# Direction switch



## tasman (Feb 17, 2007)

I am working on a new 2 lane track and want to be able to reverse power so that I can run in either direction. I don't need to switch each lane individually just want to reverse the polarity of the power.

I will be using 1 laptop power supply to power both lanes. What would be a good switch to use to reverse the power?

Thanks.


----------



## pma1123 (Apr 18, 2013)

Its a worthy mod, IMO. Gives you a whole other track to race at the flip of a switch. 
You'll want a 6 terminal DPDT switch, available at radio shack or many other places. I would think you will actually need 2 direction control switches; one for each lane. This is because you should be wiring the DPDT switch in AFTER the controller, but use the switch to swap polarity going to the track rails; not swapping polarity going through the controller.

I don't have enough posts here to allow posting a link. Search for a wiring diagram "slot car track wiring diagram" I'm sure you'll come up with something. I found a great one on OWH website when I did my track.


----------



## slotcarman12078 (Oct 3, 2008)

One thing to keep in mind. If you want to wire each lane separately, and you're using sectional track, make sure each lane's ground is separate. Some sectional track grounds both lanes with one metal strip. The ground strip on the track would have to be cut between lanes and each ground wired separately to the switch. If you don't, you'll have a short trying to run in 2 directions at the same time.

If you have one power supply for both lanes, and you flip the polarity on one switch, there will be no issue. Make sure the switch you use is rated for 10+ Amps just to be safe. Also, the bigger the switch you get, the easier it will be to wire it.
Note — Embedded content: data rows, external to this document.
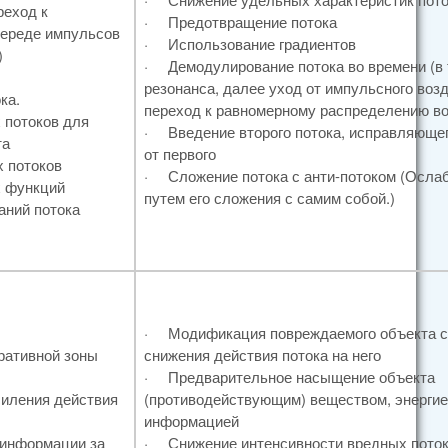
реход к
·
Предотвращение потока
череде импульсов
·
Использование градиентов
)
·
Демодулирование потока во времени (в т.
резонанса, далее уход от импульсного воз
ка.
переход к равномерному распределению во
 потоков для
·
Введение второго потока, исправляюще
та
от первого
 потоков
·
Сложение потока с анти-потоком (Осла
х функций
путем его сложения с самим собой.)
аний потока
·
Модификация повреждаемого объекта 
ративной зоны
снижения действия потока на него
·
Предварительное насыщение объекта
иления действия
(противодействующим) веществом, энергие
информацией
 информации за
·
Снижение интенсивности вредных пото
If you're using Tomy track, and a Tomy plug into the terminal track, you can just flip the power plug and you'll have accomplished the reversal.


----------



## beast1624 (Mar 28, 2009)

I know this picture is pretty busy but it's the one I used to wire our 4-lane permanant layout. It shows how to wire the DPDT switches.


----------



## Hornet (Dec 1, 2005)

There's an easier diagram to read in this thread,Dslot's second version

http://www.hobbytalk.com/bbs1/showthread.php?t=285660


----------



## cwbam (Feb 8, 2010)

*Direction Change*

just a note,
If your controllers feel very ON or OFF try reversing them also.


----------